[Stored dataset items]
○ ○ ○

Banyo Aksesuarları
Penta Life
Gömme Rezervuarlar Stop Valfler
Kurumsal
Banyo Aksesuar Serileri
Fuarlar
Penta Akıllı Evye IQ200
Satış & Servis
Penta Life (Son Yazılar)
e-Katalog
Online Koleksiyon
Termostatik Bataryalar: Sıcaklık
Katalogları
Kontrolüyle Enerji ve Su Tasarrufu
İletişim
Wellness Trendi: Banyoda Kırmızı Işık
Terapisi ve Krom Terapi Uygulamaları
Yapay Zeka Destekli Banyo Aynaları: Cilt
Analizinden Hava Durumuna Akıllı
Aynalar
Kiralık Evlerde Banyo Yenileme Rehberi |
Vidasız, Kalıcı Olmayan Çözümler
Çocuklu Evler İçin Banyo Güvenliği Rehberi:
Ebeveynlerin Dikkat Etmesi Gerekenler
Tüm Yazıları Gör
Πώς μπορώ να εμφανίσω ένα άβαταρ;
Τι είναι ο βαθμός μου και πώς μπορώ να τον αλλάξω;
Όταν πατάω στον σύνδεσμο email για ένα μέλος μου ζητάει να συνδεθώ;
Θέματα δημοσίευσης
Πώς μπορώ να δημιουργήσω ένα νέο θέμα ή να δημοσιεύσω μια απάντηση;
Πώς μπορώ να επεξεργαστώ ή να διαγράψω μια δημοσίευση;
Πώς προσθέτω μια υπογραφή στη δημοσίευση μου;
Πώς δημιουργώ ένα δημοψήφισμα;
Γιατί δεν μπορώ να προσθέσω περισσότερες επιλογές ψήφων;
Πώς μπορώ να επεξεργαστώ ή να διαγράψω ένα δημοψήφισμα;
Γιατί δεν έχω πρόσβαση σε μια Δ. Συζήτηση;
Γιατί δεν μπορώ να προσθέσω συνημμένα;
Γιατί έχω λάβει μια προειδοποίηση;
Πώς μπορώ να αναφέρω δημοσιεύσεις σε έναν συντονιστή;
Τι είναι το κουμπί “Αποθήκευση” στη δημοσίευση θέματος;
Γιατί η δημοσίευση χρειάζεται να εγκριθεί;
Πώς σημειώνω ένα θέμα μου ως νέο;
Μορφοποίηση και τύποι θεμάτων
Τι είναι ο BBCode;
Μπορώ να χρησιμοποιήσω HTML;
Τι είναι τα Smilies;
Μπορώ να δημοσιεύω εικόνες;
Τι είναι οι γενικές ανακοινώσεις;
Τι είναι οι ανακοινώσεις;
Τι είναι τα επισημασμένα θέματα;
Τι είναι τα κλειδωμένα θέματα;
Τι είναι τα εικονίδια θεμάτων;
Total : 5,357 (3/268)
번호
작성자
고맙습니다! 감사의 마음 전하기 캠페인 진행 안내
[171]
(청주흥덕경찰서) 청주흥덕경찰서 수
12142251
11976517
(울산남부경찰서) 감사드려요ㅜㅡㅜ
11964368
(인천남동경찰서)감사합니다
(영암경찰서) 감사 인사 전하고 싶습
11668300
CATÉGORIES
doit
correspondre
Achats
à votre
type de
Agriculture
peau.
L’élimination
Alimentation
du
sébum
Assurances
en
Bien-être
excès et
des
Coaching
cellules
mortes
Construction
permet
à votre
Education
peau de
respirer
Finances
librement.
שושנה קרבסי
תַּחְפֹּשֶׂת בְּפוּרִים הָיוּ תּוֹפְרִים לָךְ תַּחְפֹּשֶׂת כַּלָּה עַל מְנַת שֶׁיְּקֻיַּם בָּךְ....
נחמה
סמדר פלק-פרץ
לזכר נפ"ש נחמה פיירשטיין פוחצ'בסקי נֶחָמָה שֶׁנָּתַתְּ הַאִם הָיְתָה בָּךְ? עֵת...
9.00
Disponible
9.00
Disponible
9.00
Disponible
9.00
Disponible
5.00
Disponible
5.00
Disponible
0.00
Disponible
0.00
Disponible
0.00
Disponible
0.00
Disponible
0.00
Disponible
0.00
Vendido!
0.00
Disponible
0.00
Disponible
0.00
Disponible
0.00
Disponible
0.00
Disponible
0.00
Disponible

○ ○ ○

Some lines in the records above contain "Akıllı". Count them and give the number only.

TASK RESULT:
2